Sex offender ruling could mean less information for police
BIRMINGHAM, AL (WBRC) -A federal court ruling could strike down parts of Alabama’s sex offender law. A recent federal ruling says convicted sex offenders may not have to give internet provider information, instant messages or email addresses to law enforcement. U.S. District Judge Keith Watkins calls it “unconstitutional” under the First Amendment. Current state law says sex offenders must let law enforcement know of any and all internet service providers they use.

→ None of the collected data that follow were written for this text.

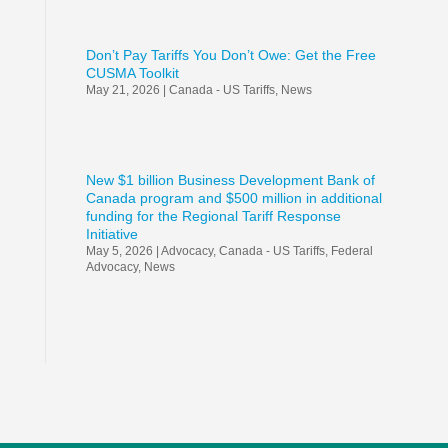
Don’t Pay Tariffs You Don’t Owe: Get the Free
CUSMA Toolkit
May 21, 2026
|
Canada - US Tariffs
,
News
New $1 billion Business Development Bank of
Canada program and $500 million in additional
funding for the Regional Tariff Response
Initiative
May 5, 2026
|
Advocacy
,
Canada - US Tariffs
,
Federal
Advocacy
,
News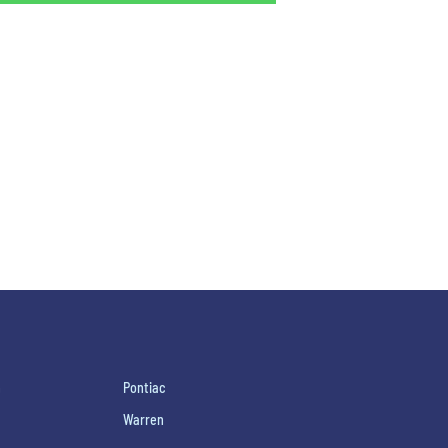
h
Pontiac
Warren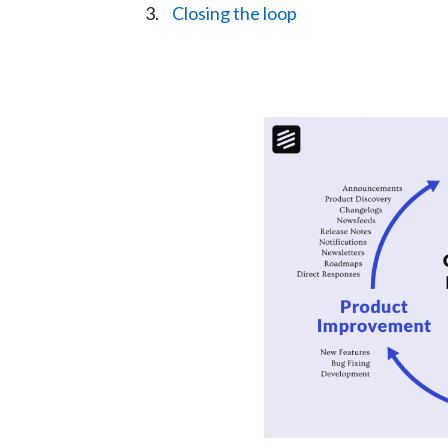
Closing the loop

“If a person went into McDonalds and the court used the word McDonalds and they wanted to get on the internet, they had to report that they were changing their site. They are using a different site. The court ruled that that’s just overbroad. It chills free speech and a person has a right to use a computer,” Roger Appell, a Birmingham attorney familiar with constitutional law said.
The ruling stems from a 2015 case that says the state’s sex offender laws are too broad. In his ruling, Judge Watkins didn’t hold back writing the law is “the most comprehensive and debilitating sex offender scheme in the nation saying no other state’s system comes close.
Appell, who has handled sex offender cases in the past, says current law is very strict.
“He makes that distinction through here how overbroad it is and how it’s not narrowed to each individual’s situation.”
Right now, sex offenders also have to label themselves as such on their driver’s license. Judge Watkins ruled that also violates the First Amendment saying "the branded-ID requirement compels speech.”
“What they said is putting an initial on the driver’s license like ‘C’ in small place would be sufficient to get the point across to whoever was looking at it, mostly law enforcement, and it wouldn’t be offensive violating the First Amendment,” Appell said.
Most people we spoke with feel the state’s sex offender laws are in place for a reason and changing them could hurt more than help.
“Without that information, you won’t know who the sex offenders are. Then there are kids in the area. I mean schools are around and you know that’s protection of your children,” Flora McShan, who lives in Tuscaloosa said.
In a statement, Attorney General Steve Marshall’s office tells us a post-judgement motion has been filed in the case.
“The State has not yet appealed but has filed a post-judgment motion that is awaiting a ruling. No appeal can be filed until there is a ruling on the State’s post-judgment motion. The State will evaluate whether an appeal is appropriate after the Court has ruled on its post-judgment motion,” Mike Lewis, spokesperson for Attorney General Steve Marshall said.
We reached out to a number of law enforcement agencies about the ruling. The Jefferson County Sheriff’s Office did get back with us. In a statement, Captain David Agee said “Until there is a final ruling on the appeal, we will continue following the laws currently in place for the State of Alabama. The sheriff’s office is committed to the oversight of every sex offender in the county as well as the protection and safety of all residents and visitors.”